I have a tendency to internalize everything, and once in a while I forget how to act. Meaning, I am so lost in my own thoughts, that I forget to be nice to people who care, I don't look forward to things, and in general I wish days away, knowing (or thinking) that something better is just around the corner. For example, I am not a very talkative person, and sometimes people find it rude. I'm sorry but I don't want to have the same conversation three times and I don't want to repeat myself, but I don't aim to be rude. Sometimes I don't look forward to things, like going to class. Not that it's really all that bad, but I don't see the benefit of some "required" classes; I'd rather finish the day coaching, then sit in a room talking about things that to me, don't matter a whole lot. At least twice a week, I wish days away: the days I don't lift.
People can't be happy all the time, that's just life. When I find myself in such a lull, I usually refer to things I've read or conversations I've had to bring me back to reality. The reality is, it's all a matter of choice. We choose to say (or not say) certain things, we choose to engage in various activities, we choose what we value, and ultimately we choose how to live. Depending on where you are in life, your choices may be dependent upon responsibilities, so while you are free to choose, you are not free of the consequences.

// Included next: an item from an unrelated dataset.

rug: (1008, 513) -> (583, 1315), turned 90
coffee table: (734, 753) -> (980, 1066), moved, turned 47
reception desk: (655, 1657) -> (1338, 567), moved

Conversations I've had that put things into perspective usually involve hearing about someone's illness or physical inability. Especially when these people are at opposite ends of their lives--young kids, who may not get to have a ton of experiences, or older persons in constant need of assistance and just hanging on with whatever they've got left. Fact of life--people die. But have they lived? The answer to this subjective, because living depends on what you have done or plan to do and everything comes down to choice. Whether you're satisfied with that choice is another issue, because you arrived at your decision(s) based on many factors. That's right, choices are everywhere and abundance destroys satisfaction.

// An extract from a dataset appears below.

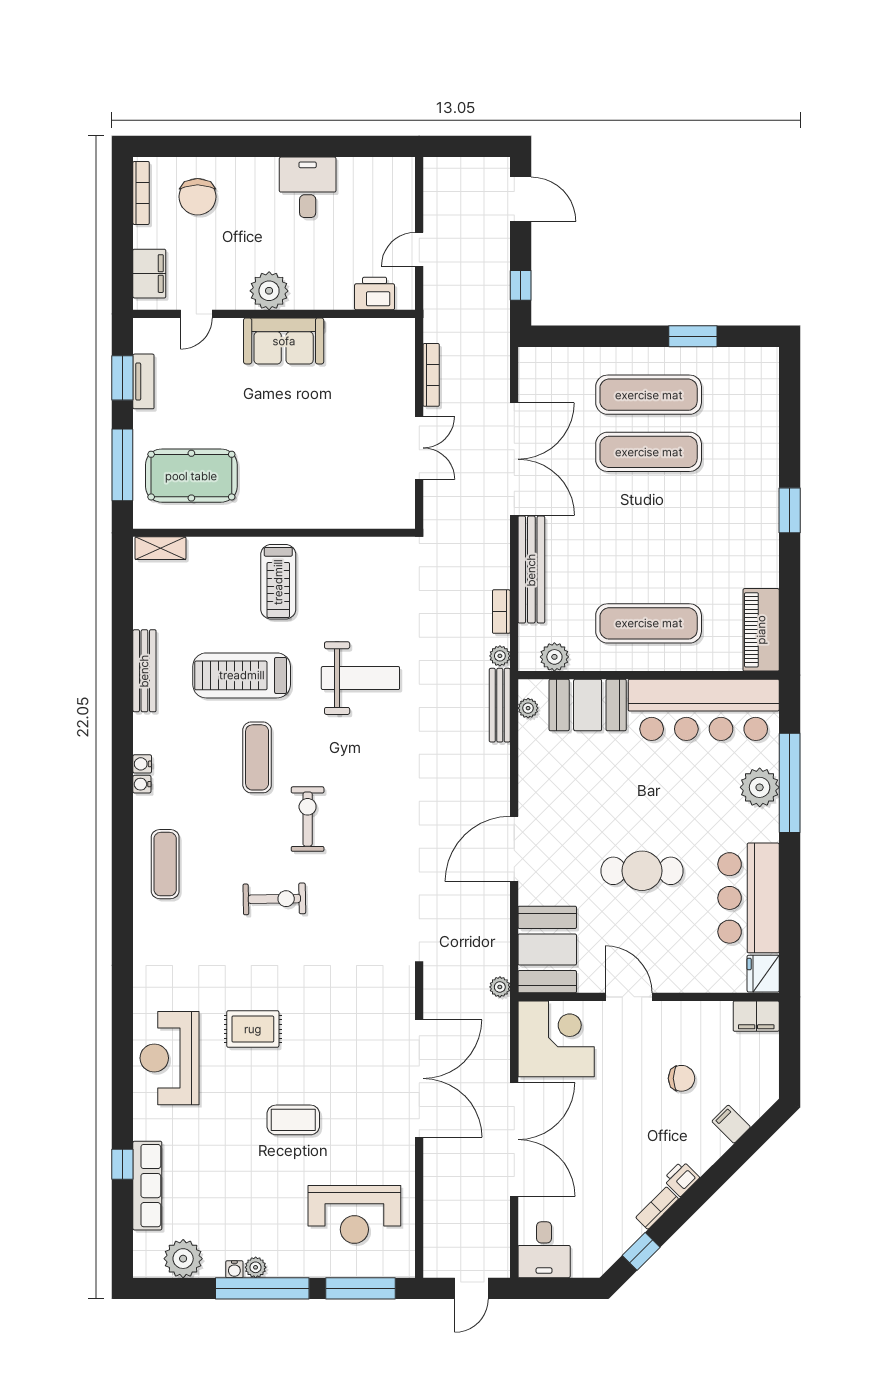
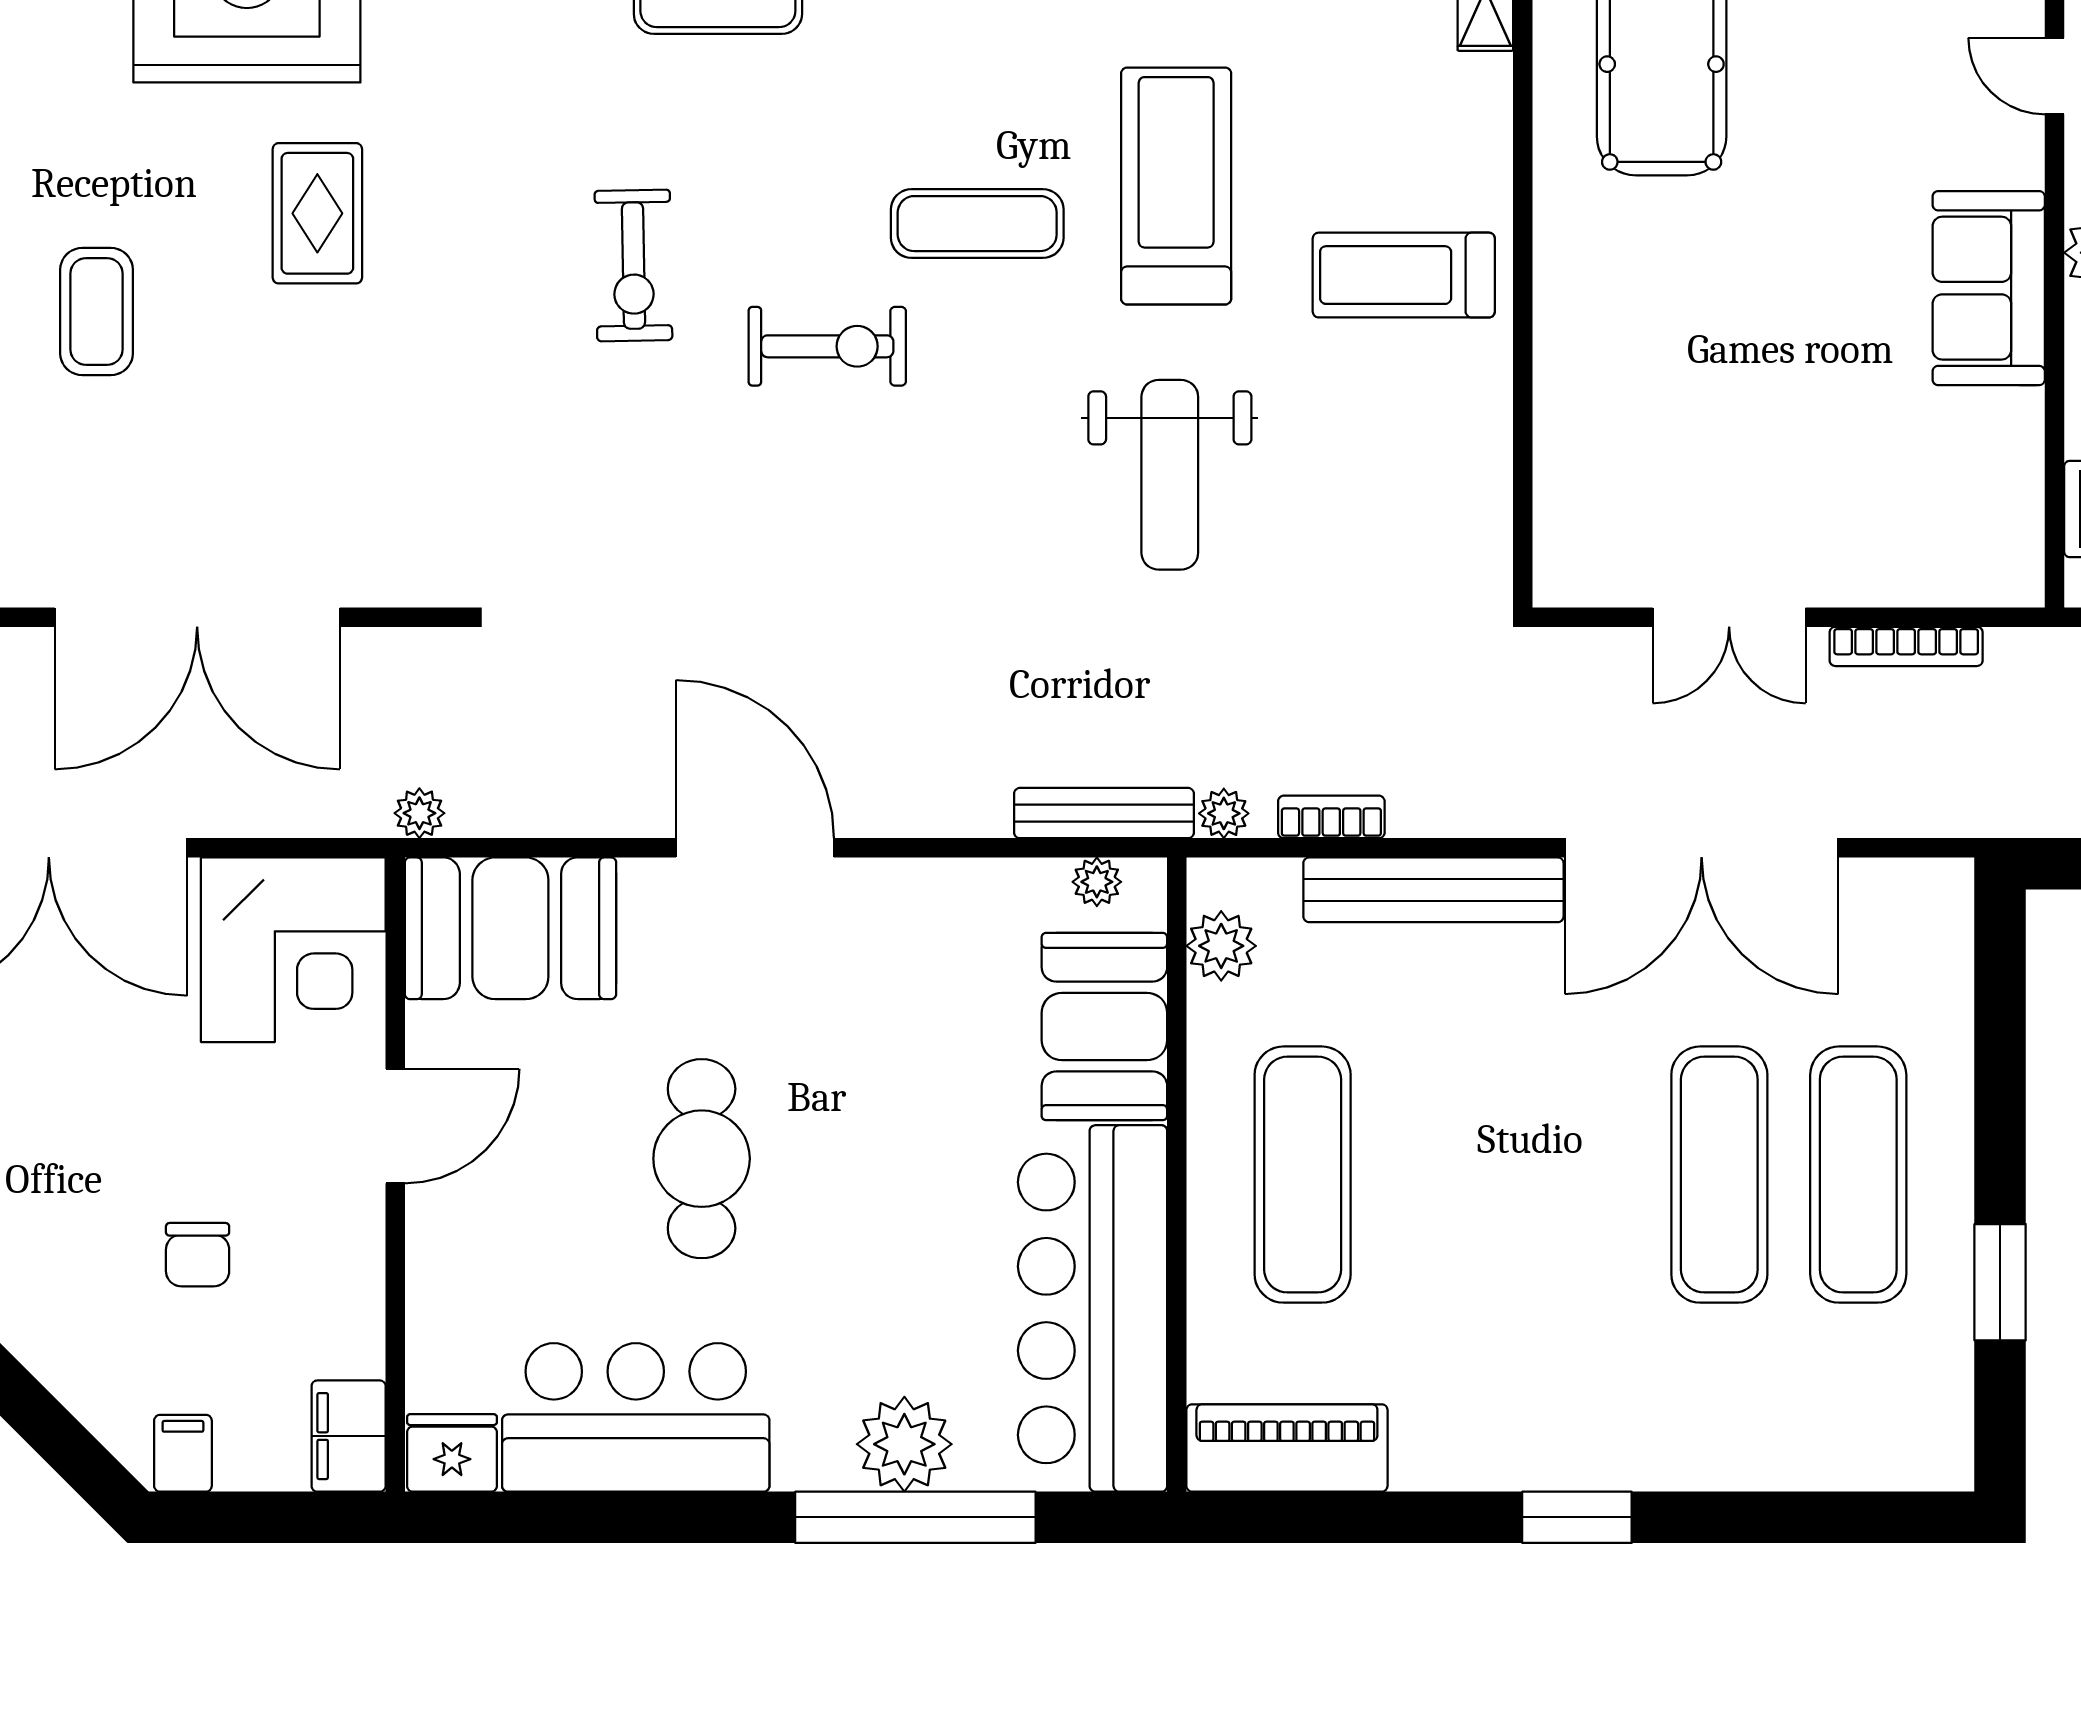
filing cabinet: (731, 1124) -> (183, 1453), moved, turned -45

A while back I read a novel, The Gnoll Credo, about a pack of humanoid hyenas and their interaction with humans. They did everything with all out intensity. They didn't understand why humans got so caught up in meaningless activity: "
These creatures had it figured out. Why not go all out?! What else is there to live for? Rather than sit on the sideline of life, people should go after things whole heartedly. The problem is, a lot of people don't know what they want. Or people know what they want, maybe they set a goal, but fail to get started or fall short reaching it because life gets in the way. Excuses, excuses.
We are given so many choices, but it's not necessarily an advantage. Think of how much time is wasted just comparing material items or looking things up? We deliberate over the options, and in the time spent just trying to reach a decision, think of what you could have been accomplished. People want to start a workout, they want to start a diet, and whatever it is people are after, they undoubtedly want something better than what they have now. So while people are deciding how to start, they're wasting time. Just get started!!
No matter how much you research or invest in finding out answers, it can't replace experience. In The Paradox of Choice, Barry Schwartz elaborates on the this topic explaining, "As the number of choices we face continues to escalate and the amount of information we need escalates with it, we may find ourselves increasingly relying on secondhand information rather than on personal experience." (One of my favorite books; I'm fascinated by the psychology of decision making.)
Experience and do things for yourself! While some people are deciding what to, others are out there doing. In my own experience of doing, I've occasionally gone wrong along the way...making choices that in retrospect, were not so good. I would venture to say that everyone has made some choices that they regret. Reality is, whatever that choice was, it's in the past. Chances are, in that moment, it was exactly what you wanted.
Personally, much of what I regret is related to not reaching goals. Not that I necessarily failed, but I did not succeed (in my opinion). Typically, the goals I value most are almost always physical (to lift a certain amount or look a certain way). The process isn't always fun, but I'd be lost without the constant challenge. So while I've made some poor choices, forgotten how to act on occasion, and wished days away, it's brought me to where I am and will keep me focused on where I'm going.
Once you realize that the choice is yours, stop feeling sorry for yourself, stop blaming other people, and stop making excuses. Whatever the circumstance, you should do things that make you happy, make you better, or help others. Make choices and move on. Live like Gnolls.